- [Task objective]: Lay out the lines from all the entries below as a single numbered list, leaving out any blank lines.

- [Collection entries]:
· · ·

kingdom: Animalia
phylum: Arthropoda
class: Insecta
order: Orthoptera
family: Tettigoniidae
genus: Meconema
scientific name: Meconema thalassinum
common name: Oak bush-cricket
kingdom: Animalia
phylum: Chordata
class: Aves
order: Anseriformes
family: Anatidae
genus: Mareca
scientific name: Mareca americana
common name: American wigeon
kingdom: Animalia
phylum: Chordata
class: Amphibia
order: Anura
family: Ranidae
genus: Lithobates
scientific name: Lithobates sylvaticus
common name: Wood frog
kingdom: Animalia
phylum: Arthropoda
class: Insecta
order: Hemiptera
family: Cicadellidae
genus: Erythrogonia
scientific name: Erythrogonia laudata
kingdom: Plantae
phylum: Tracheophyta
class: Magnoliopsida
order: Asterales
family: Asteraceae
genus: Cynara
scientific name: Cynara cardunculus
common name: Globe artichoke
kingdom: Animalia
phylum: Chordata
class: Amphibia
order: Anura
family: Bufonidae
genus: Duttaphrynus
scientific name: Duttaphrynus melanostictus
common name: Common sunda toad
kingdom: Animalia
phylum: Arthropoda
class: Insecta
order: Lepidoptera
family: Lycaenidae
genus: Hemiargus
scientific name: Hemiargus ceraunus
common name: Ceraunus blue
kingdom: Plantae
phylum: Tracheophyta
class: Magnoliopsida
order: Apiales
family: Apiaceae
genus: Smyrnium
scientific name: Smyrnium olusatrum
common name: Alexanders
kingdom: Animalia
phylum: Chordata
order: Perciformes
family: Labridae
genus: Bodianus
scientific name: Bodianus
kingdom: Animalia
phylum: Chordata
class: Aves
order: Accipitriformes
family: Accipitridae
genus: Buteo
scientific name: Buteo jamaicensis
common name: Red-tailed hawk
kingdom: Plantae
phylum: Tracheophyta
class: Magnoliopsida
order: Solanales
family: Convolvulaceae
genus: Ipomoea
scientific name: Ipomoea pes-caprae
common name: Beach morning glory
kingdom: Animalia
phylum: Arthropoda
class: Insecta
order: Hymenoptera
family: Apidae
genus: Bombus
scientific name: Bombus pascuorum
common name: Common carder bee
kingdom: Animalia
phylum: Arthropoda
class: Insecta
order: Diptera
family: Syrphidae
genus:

· · ·

- [The solution]:
1. kingdom: Animalia
2. phylum: Arthropoda
3. class: Insecta
4. order: Orthoptera
5. family: Tettigoniidae
6. genus: Meconema
7. scientific name: Meconema thalassinum
8. common name: Oak bush-cricket
9. kingdom: Animalia
10. phylum: Chordata
11. class: Aves
12. order: Anseriformes
13. family: Anatidae
14. genus: Mareca
15. scientific name: Mareca americana
16. common name: American wigeon
17. kingdom: Animalia
18. phylum: Chordata
19. class: Amphibia
20. order: Anura
21. family: Ranidae
22. genus: Lithobates
23. scientific name: Lithobates sylvaticus
24. common name: Wood frog
25. kingdom: Animalia
26. phylum: Arthropoda
27. class: Insecta
28. order: Hemiptera
29. family: Cicadellidae
30. genus: Erythrogonia
31. scientific name: Erythrogonia laudata
32. kingdom: Plantae
33. phylum: Tracheophyta
34. class: Magnoliopsida
35. order: Asterales
36. family: Asteraceae
37. genus: Cynara
38. scientific name: Cynara cardunculus
39. common name: Globe artichoke
40. kingdom: Animalia
41. phylum: Chordata
42. class: Amphibia
43. order: Anura
44. family: Bufonidae
45. genus: Duttaphrynus
46. scientific name: Duttaphrynus melanostictus
47. common name: Common sunda toad
48. kingdom: Animalia
49. phylum: Arthropoda
50. class: Insecta
51. order: Lepidoptera
52. family: Lycaenidae
53. genus: Hemiargus
54. scientific name: Hemiargus ceraunus
55. common name: Ceraunus blue
56. kingdom: Plantae
57. phylum: Tracheophyta
58. class: Magnoliopsida
59. order: Apiales
60. family: Apiaceae
61. genus: Smyrnium
62. scientific name: Smyrnium olusatrum
63. common name: Alexanders
64. kingdom: Animalia
65. phylum: Chordata
66. order: Perciformes
67. family: Labridae
68. genus: Bodianus
69. scientific name: Bodianus
70. kingdom: Animalia
71. phylum: Chordata
72. class: Aves
73. order: Accipitriformes
74. family: Accipitridae
75. genus: Buteo
76. scientific name: Buteo jamaicensis
77. common name: Red-tailed hawk
78. kingdom: Plantae
79. phylum: Tracheophyta
80. class: Magnoliopsida
81. order: Solanales
82. family: Convolvulaceae
83. genus: Ipomoea
84. scientific name: Ipomoea pes-caprae
85. common name: Beach morning glory
86. kingdom: Animalia
87. phylum: Arthropoda
88. class: Insecta
89. order: Hymenoptera
90. family: Apidae
91. genus: Bombus
92. scientific name: Bombus pascuorum
93. common name: Common carder bee
94. kingdom: Animalia
95. phylum: Arthropoda
96. class: Insecta
97. order: Diptera
98. family: Syrphidae
99. genus:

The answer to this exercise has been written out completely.